*Task requirements*: In the forum thread below, turn the paragraph starting "Jeffrey Epstein gave $200,000" into a brief list of its main facts.

*Text shown*:
Jeffrey Epstein’s Harvard connections show how money can distort research - LinuxBender
https://www.scientificamerican.com/article/jeffrey-epsteins-harvard-connections-show-how-money-can-distort-research/
======
JamesBarney
This article is awful and does a terrible job explaining the facts, and
specifically blurs the timeline in a way that paints a different picture than
the facts.

[https://www.harvard.edu/president/news/2020/report-
regarding...](https://www.harvard.edu/president/news/2020/report-regarding-
jeffrey-epstein-s-connections-to-harvard)

Does a far better job.

1\. Jeffrey Epstein gives 9 million dollars to Harvard researchers. 6.5 was
for PED, with an additional 23.5 from his foundation. This funds PED's
creation

2\. Jeffrey Epstein gave $200,000 to Department Chair of Psychology, he
applied to be a Visiting Fellow. The Chair supported his application, and
Epstein was granted Visiting Fellow status for the 2005-2006 academic year.

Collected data
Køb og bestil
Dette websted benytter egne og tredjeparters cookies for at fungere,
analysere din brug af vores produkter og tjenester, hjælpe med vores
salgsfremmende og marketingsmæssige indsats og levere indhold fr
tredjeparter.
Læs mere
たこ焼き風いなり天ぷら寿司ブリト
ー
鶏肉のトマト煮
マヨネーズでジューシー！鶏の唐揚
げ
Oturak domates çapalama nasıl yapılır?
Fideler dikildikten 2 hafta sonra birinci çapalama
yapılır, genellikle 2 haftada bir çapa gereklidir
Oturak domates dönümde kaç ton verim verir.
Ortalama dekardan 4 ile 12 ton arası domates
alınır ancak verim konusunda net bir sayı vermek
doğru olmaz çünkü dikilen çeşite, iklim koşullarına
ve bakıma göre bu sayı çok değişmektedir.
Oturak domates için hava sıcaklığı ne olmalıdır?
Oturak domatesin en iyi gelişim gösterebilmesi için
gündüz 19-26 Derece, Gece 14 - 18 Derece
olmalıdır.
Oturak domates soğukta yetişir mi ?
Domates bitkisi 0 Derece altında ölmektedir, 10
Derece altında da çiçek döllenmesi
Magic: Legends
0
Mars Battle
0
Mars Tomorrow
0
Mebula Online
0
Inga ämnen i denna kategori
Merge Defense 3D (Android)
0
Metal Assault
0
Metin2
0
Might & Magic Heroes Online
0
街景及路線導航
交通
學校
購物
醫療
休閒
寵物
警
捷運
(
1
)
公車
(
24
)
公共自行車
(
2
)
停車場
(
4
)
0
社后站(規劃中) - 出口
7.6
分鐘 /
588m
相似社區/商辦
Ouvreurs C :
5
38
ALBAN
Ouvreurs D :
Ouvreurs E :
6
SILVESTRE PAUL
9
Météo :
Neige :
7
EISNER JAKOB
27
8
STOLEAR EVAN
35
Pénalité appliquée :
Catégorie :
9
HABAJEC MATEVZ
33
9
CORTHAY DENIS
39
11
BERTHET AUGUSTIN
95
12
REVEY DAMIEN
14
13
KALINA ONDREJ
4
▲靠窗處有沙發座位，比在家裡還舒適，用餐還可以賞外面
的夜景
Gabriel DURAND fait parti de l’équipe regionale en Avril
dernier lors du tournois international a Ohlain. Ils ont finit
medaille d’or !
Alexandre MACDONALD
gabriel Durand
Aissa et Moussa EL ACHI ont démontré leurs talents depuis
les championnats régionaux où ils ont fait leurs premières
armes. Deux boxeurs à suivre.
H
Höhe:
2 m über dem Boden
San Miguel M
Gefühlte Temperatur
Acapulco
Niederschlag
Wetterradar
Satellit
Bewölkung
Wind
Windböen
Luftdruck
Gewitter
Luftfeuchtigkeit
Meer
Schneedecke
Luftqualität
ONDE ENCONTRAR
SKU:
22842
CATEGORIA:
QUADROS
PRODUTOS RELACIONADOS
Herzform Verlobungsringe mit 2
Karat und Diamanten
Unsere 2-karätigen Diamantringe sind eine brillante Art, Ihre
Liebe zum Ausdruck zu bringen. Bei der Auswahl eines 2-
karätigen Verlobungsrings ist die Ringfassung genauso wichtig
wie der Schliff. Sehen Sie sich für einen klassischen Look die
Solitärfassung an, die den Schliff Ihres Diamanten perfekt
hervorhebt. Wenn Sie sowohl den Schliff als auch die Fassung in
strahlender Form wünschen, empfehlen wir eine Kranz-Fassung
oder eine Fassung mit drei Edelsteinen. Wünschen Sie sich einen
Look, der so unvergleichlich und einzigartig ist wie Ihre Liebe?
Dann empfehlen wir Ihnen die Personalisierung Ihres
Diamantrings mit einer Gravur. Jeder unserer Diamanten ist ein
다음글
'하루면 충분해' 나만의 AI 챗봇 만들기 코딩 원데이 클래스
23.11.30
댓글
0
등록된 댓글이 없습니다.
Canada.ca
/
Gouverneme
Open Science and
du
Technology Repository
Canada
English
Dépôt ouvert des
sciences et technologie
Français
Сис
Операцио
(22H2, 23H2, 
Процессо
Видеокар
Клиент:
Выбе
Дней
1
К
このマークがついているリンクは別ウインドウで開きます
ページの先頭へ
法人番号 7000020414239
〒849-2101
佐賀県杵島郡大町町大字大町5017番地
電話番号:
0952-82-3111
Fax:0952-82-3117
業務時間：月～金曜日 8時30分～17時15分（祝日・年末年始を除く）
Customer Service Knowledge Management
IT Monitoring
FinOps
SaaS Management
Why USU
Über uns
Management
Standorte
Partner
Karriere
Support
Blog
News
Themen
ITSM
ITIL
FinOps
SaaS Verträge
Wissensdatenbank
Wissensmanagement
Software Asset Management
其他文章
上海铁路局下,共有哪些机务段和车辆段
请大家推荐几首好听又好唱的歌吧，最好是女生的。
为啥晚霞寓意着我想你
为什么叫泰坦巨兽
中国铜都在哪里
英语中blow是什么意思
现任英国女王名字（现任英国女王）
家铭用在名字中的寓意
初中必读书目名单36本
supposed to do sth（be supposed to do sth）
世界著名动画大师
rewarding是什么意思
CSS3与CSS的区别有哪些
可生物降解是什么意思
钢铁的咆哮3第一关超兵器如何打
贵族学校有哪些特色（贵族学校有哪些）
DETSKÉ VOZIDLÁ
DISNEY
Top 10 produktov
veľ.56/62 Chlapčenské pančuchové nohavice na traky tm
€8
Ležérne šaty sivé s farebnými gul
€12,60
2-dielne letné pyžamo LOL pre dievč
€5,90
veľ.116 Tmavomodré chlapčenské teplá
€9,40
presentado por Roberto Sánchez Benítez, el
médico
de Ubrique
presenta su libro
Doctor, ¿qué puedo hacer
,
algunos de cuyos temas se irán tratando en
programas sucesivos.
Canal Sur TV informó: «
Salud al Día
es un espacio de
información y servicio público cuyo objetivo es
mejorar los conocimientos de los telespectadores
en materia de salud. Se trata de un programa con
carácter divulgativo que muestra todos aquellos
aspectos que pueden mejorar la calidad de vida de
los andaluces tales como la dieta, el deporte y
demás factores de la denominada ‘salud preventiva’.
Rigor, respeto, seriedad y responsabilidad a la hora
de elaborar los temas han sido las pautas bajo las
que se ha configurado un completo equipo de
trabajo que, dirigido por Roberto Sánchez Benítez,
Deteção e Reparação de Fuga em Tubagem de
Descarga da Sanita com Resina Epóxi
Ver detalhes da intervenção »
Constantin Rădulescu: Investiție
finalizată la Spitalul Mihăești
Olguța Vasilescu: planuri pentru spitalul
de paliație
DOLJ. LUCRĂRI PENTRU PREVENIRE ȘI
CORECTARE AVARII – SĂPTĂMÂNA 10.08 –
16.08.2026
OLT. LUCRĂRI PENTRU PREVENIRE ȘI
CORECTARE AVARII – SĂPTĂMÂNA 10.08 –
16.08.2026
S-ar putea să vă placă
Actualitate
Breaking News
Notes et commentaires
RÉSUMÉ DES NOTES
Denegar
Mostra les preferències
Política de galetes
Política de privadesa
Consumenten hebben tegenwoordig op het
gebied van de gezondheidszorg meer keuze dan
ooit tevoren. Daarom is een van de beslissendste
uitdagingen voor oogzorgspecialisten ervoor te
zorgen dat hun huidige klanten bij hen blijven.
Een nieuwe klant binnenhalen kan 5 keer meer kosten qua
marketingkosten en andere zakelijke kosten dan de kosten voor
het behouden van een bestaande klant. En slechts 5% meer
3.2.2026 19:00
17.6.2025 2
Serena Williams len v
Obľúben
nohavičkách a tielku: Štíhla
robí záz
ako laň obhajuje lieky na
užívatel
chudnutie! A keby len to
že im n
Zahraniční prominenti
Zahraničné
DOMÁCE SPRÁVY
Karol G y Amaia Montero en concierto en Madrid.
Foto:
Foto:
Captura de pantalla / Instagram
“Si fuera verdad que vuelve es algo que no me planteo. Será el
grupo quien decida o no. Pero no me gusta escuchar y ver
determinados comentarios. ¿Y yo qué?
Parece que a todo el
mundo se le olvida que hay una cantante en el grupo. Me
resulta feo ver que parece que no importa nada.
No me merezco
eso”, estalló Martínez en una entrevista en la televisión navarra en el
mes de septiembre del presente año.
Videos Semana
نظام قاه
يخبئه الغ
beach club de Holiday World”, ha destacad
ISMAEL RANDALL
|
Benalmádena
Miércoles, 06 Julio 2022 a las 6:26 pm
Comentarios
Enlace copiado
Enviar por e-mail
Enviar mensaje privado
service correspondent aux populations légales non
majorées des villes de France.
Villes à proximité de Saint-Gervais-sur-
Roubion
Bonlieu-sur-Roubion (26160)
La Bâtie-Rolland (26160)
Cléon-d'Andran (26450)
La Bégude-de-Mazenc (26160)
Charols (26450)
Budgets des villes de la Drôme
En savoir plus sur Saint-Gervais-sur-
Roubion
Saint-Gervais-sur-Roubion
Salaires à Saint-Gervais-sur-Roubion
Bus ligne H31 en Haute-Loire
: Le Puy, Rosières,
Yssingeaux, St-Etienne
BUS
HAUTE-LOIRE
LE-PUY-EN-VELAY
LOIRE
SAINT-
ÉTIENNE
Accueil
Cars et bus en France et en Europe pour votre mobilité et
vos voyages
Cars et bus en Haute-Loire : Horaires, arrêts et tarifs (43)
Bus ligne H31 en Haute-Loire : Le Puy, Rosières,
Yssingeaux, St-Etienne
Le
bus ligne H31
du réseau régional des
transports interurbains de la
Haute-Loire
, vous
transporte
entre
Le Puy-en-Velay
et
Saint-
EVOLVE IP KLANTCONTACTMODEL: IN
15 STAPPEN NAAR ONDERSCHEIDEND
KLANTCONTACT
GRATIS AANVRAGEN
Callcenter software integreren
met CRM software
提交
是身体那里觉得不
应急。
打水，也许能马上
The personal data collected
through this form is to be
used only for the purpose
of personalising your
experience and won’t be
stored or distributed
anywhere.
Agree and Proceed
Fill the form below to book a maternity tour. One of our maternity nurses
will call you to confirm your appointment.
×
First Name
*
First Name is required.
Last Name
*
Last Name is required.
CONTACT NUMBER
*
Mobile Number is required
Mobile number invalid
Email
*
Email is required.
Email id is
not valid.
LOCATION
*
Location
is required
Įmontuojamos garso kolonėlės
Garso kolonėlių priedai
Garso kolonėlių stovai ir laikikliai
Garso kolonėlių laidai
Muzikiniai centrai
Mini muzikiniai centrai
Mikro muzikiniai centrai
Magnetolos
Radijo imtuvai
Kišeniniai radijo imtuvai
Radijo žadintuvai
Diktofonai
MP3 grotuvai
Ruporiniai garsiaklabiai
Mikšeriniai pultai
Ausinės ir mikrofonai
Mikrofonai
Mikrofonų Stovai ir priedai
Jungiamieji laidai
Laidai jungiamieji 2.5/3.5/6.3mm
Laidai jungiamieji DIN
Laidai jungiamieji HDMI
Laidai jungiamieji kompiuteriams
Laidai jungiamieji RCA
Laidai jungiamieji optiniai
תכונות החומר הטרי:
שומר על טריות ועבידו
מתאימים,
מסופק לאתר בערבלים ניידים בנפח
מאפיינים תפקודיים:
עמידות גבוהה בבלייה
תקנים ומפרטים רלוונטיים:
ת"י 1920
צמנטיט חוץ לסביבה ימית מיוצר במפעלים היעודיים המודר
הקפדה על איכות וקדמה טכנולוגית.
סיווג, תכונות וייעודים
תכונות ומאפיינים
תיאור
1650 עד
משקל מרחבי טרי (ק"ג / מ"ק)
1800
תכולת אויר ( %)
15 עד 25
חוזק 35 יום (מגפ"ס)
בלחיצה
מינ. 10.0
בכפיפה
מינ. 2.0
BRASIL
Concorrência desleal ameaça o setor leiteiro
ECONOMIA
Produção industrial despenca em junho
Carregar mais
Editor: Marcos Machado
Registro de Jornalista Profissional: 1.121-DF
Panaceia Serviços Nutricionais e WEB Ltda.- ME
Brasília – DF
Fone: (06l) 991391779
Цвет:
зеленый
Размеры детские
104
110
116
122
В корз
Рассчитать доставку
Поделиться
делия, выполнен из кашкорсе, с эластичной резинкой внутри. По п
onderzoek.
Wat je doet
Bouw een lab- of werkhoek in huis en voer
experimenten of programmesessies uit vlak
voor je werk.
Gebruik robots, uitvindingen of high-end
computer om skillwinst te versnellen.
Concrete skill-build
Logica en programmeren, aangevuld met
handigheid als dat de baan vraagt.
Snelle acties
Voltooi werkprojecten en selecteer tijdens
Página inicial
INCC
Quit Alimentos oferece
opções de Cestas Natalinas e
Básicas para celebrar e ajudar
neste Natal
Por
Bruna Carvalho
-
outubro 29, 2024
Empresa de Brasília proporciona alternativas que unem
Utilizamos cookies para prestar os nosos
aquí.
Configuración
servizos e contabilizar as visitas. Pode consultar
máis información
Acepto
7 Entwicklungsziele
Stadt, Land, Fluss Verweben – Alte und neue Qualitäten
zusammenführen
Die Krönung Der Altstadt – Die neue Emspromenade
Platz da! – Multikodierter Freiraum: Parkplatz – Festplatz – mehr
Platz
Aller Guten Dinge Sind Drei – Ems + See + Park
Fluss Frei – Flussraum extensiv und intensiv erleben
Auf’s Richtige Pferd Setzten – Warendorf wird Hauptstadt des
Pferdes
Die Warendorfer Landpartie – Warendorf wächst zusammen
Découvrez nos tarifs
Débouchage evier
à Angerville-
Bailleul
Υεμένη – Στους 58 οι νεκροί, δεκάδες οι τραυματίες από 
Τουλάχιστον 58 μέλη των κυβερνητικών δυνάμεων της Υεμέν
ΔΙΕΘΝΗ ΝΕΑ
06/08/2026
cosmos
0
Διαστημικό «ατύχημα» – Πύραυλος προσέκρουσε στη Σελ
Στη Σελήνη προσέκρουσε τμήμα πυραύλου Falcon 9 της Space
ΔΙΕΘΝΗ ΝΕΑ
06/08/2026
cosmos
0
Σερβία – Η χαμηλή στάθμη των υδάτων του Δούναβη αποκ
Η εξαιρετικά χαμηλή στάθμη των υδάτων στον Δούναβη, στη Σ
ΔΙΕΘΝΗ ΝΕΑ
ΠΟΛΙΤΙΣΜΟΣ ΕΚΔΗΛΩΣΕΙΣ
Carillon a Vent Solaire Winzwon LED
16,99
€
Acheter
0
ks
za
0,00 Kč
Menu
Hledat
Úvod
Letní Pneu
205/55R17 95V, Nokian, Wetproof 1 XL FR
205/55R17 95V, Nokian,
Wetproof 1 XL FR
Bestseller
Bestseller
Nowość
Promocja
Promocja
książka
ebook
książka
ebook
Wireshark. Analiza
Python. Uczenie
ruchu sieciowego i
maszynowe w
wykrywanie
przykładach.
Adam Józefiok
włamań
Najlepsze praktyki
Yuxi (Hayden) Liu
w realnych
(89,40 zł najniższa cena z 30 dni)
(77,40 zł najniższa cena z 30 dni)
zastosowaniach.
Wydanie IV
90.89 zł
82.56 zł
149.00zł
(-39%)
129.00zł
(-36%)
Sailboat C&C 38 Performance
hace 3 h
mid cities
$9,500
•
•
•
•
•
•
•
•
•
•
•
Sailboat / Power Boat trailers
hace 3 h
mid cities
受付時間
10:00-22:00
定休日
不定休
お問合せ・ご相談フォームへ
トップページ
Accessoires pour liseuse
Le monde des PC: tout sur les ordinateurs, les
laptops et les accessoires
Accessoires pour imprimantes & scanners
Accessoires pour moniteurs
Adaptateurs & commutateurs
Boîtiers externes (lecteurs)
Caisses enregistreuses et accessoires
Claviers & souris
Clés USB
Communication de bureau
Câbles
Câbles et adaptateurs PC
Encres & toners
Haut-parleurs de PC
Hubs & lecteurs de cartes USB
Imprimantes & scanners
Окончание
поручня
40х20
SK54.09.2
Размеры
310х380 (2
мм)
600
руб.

*Task answer*:
- Jeffrey Epstein gave $200,000 to the Department Chair of Psychology.
- He applied to be a Visiting Fellow.
- The Chair supported his application.
- He was granted Visiting Fellow status for the 2005-2006 academic year.